I nodded. Three weeks. To be exact.

“I think he was glad to see me.”

“I wouldn’t be surprised.” I said.

“He’s a great guy. He’s on our hockey team.”

I managed another nod.

“Now your brother,  he wasn’t nearly so easy to reap.”

“Well no. He was so…” I wasn’t quite able to get the “young” out intact.
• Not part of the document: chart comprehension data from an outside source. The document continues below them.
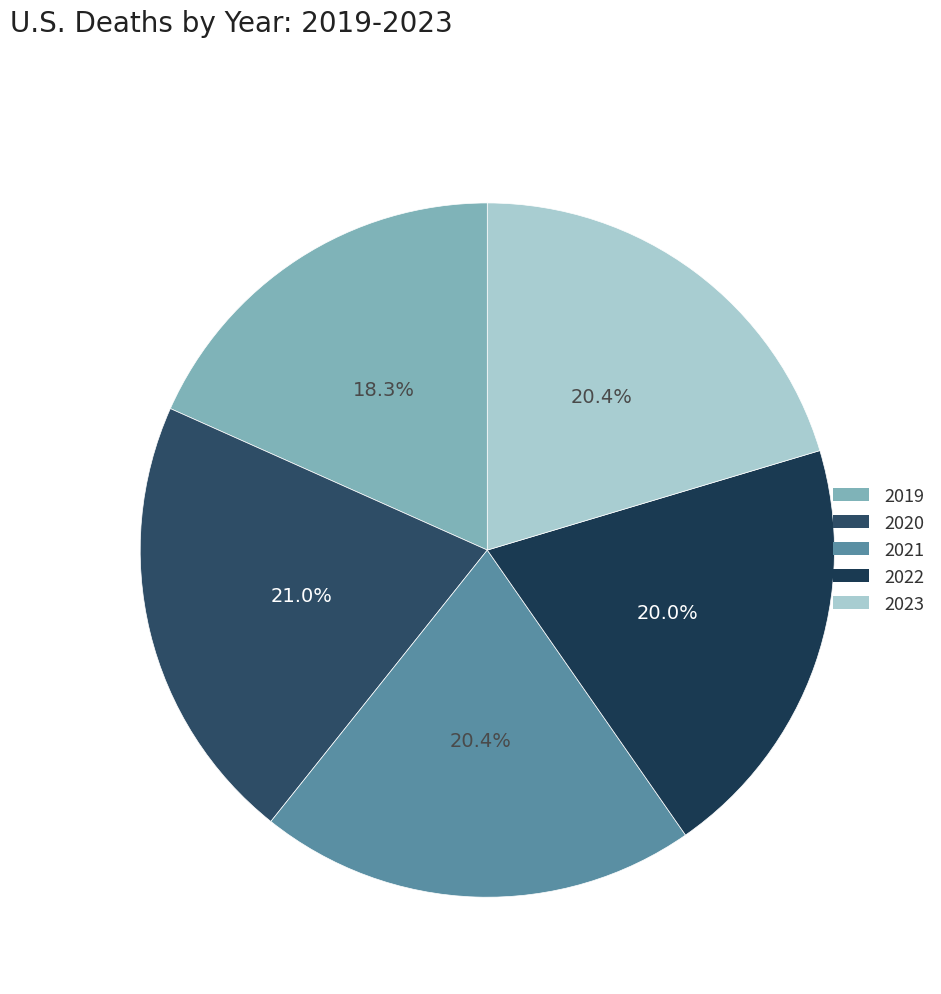

Is there any slice that represents more than half of the pie?

No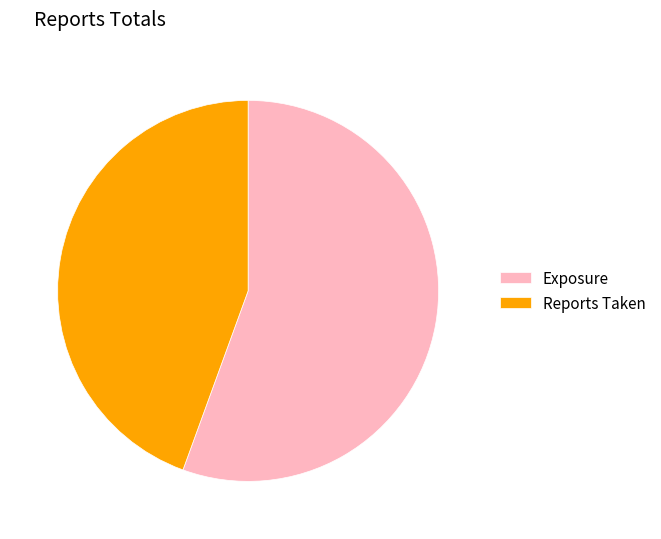

How many slices are in this pie chart?

2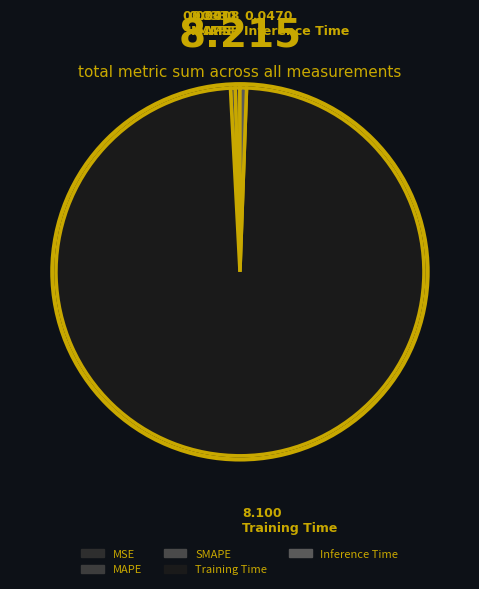

What percentage is the Training Time slice, to the nearest percent?

99%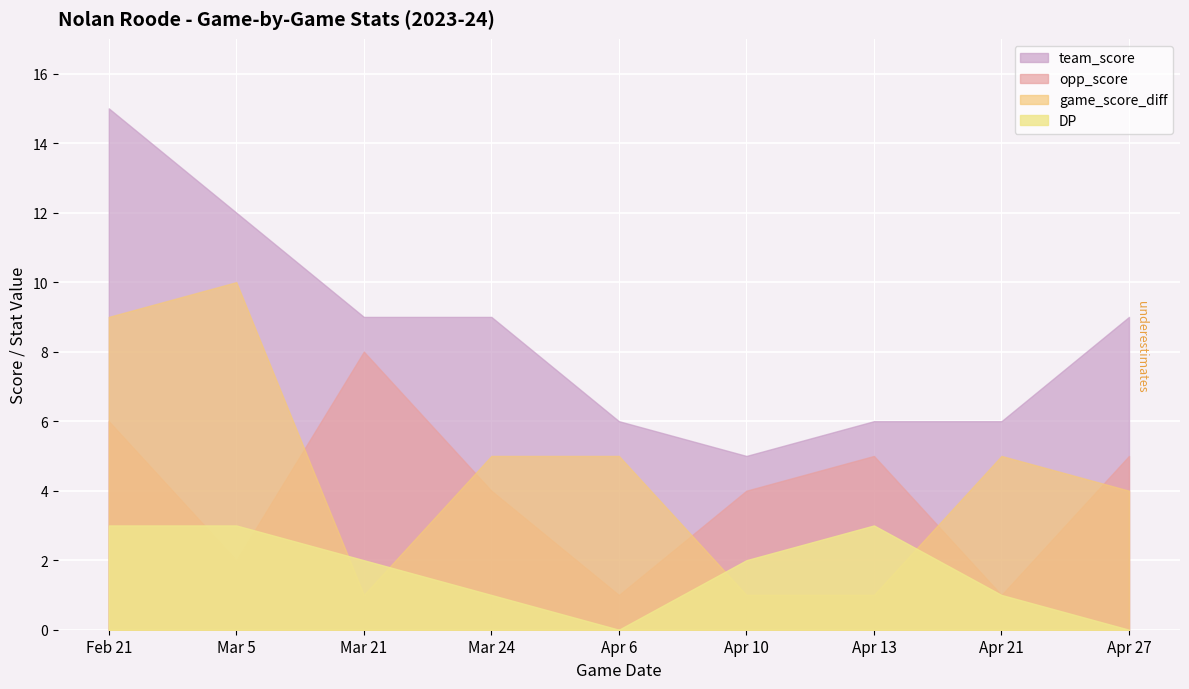

At how many categories does at least one series exceed 4?

9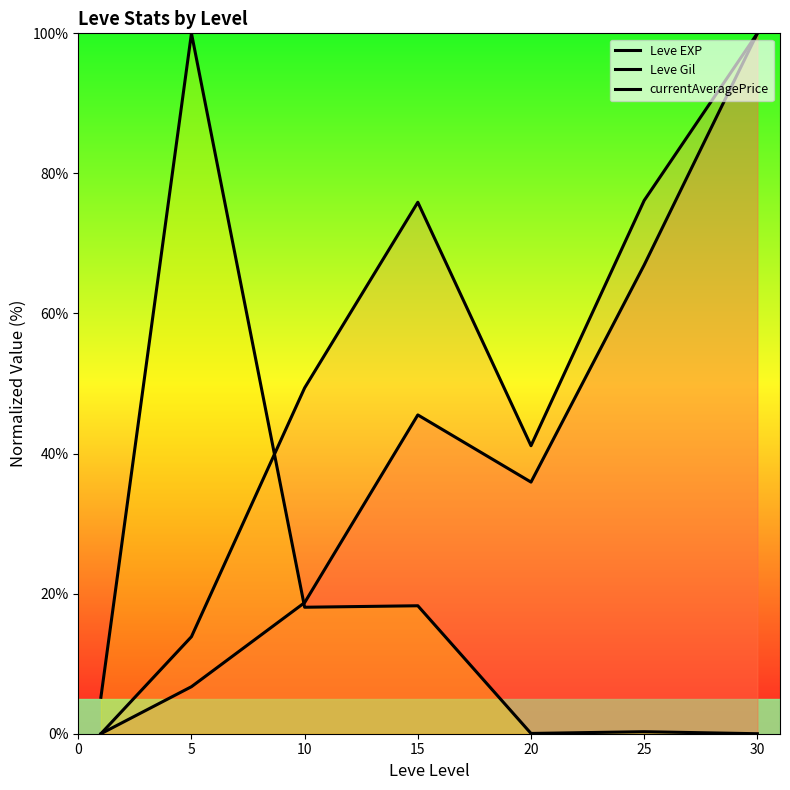

Which series has the largest range (max minus min)?

Leve EXP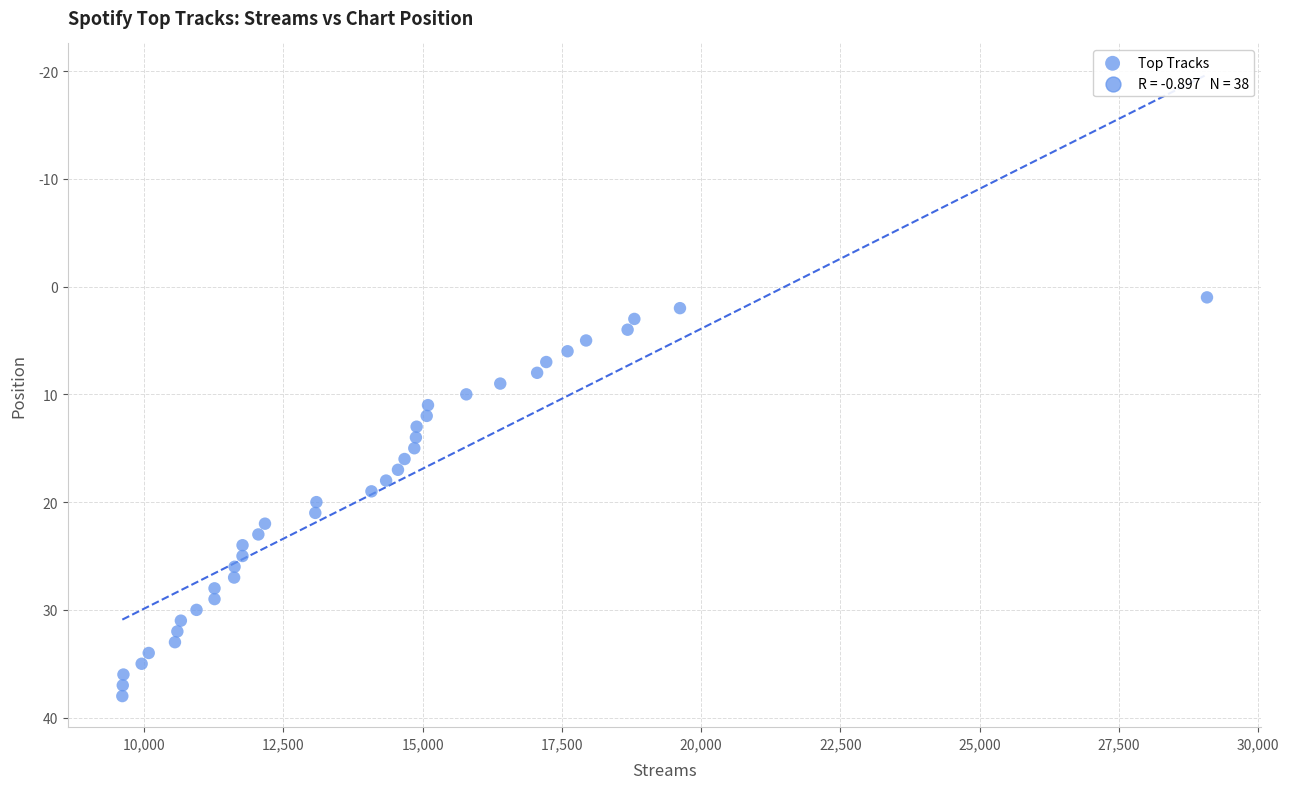

What is the range of Y values (max minus min)?

37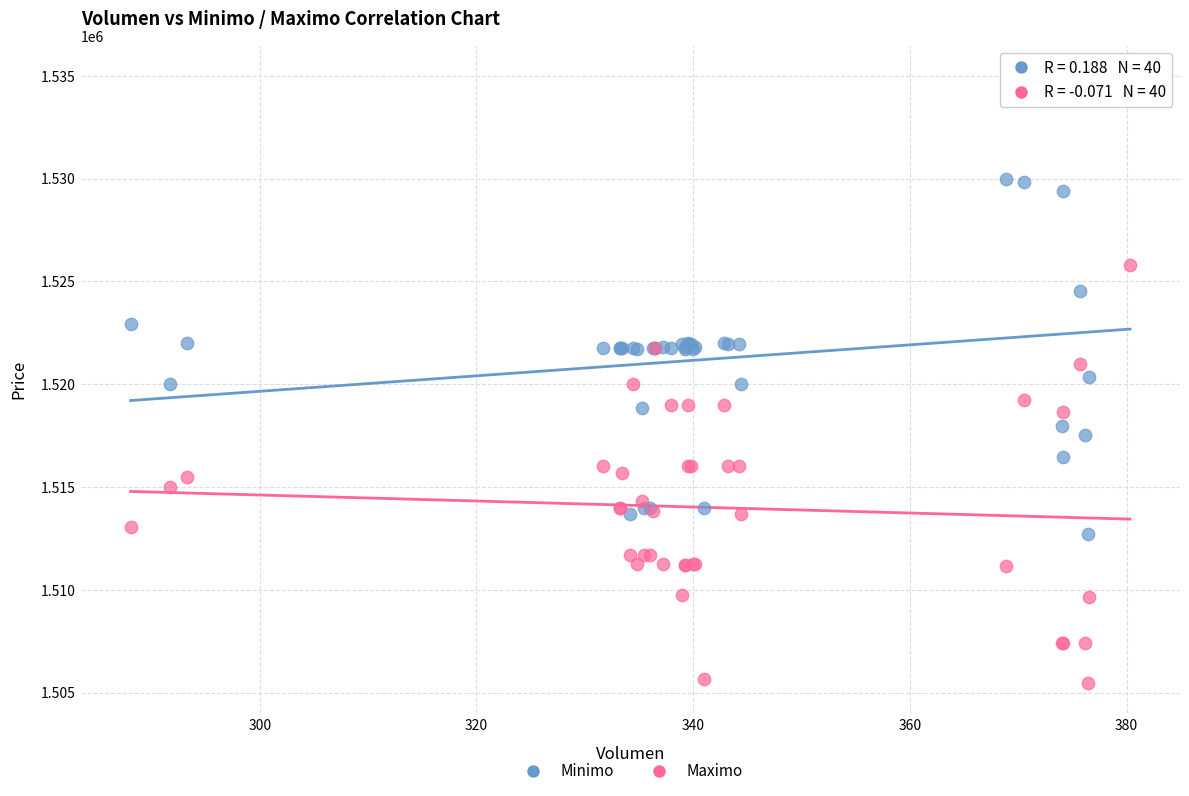

Which series reaches the minimum Y coordinate?

Maximo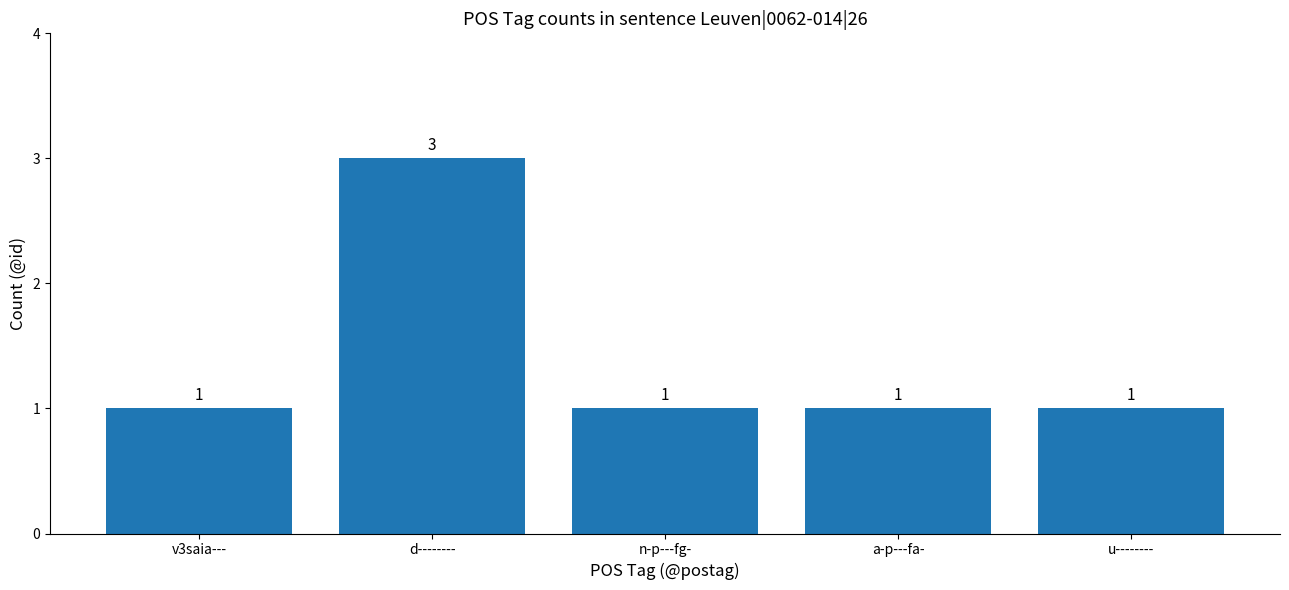

The chart shows a value of 1 at v3saia---. True or false?

True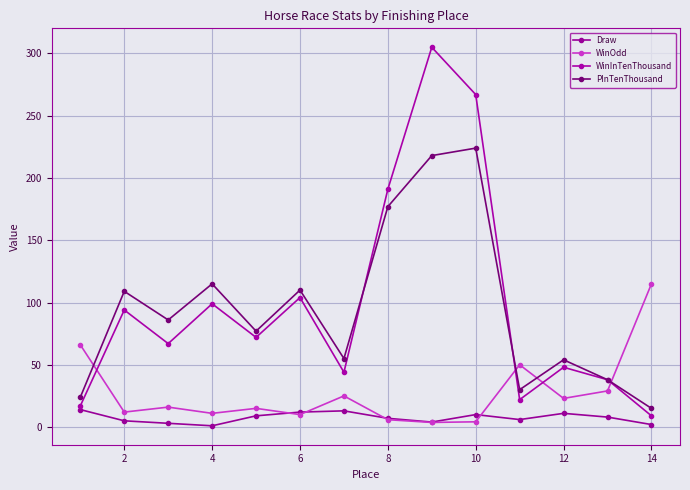

How many categories are shown in the chart?

14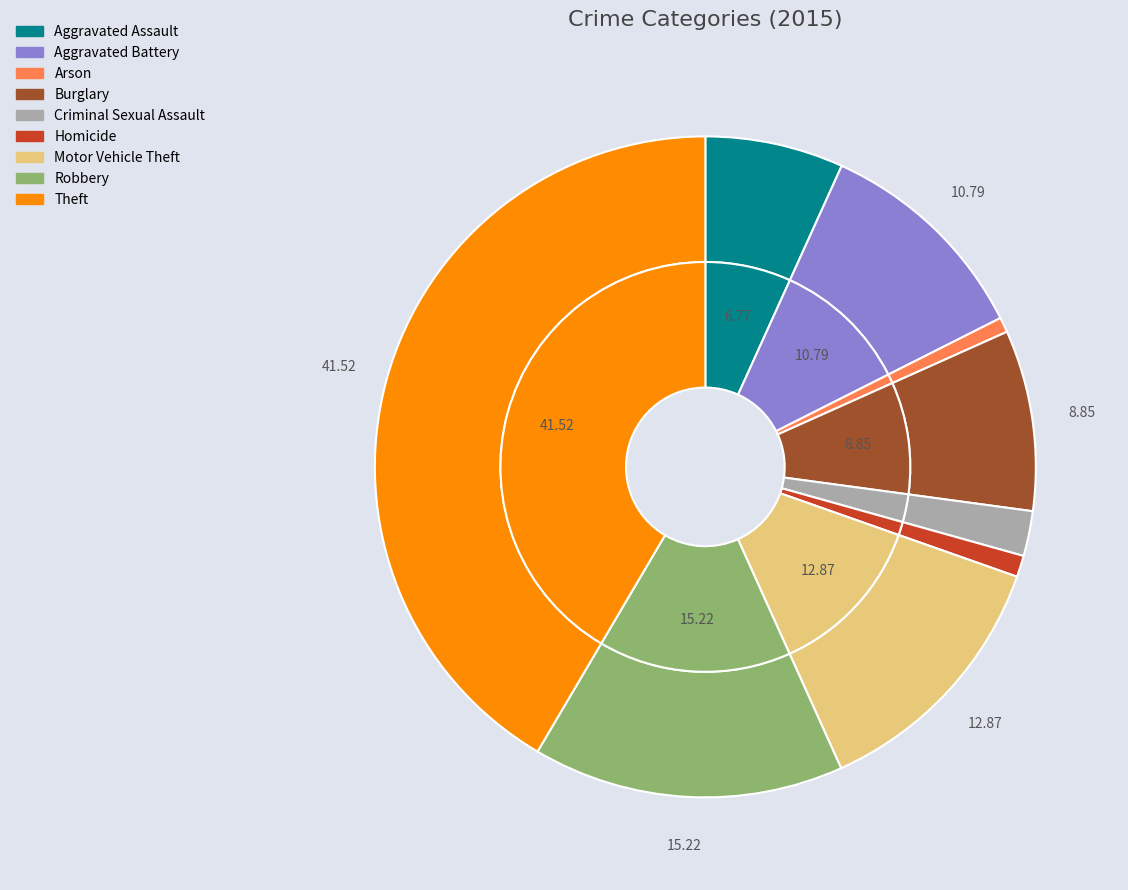

Which has a higher value, Theft or Robbery?

Theft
“I have this thing I do with the tough ones. I pull down my hood, show them my fleshless skull, all horrible, crawling with maggots. Scare them to a better place….You know what he did when he saw me like that? He laughed. Can you believe that?”

“Yes. I can.”

“”We’re great friends now. He wanted you to know something.”

“Okay.”

“We’ve solved the problem of atheist heaven. “

“That’s a problem?”

“People like you who don’t believe in heaven or hell. You were a problem. But now we have an atheist heaven. Carl Sagan set it up.”

“He’d be the guy for that.”

“Yah. You get to become part of the cosmos. Like the stars and stuff. Become part of everything.”

“I will be star stuff?”

“Yah. You will be star stuff,” Death looked at me, “Just not for a long time.”

And then, Death went to school.  I sat awhile after, rocking, stars running down my face.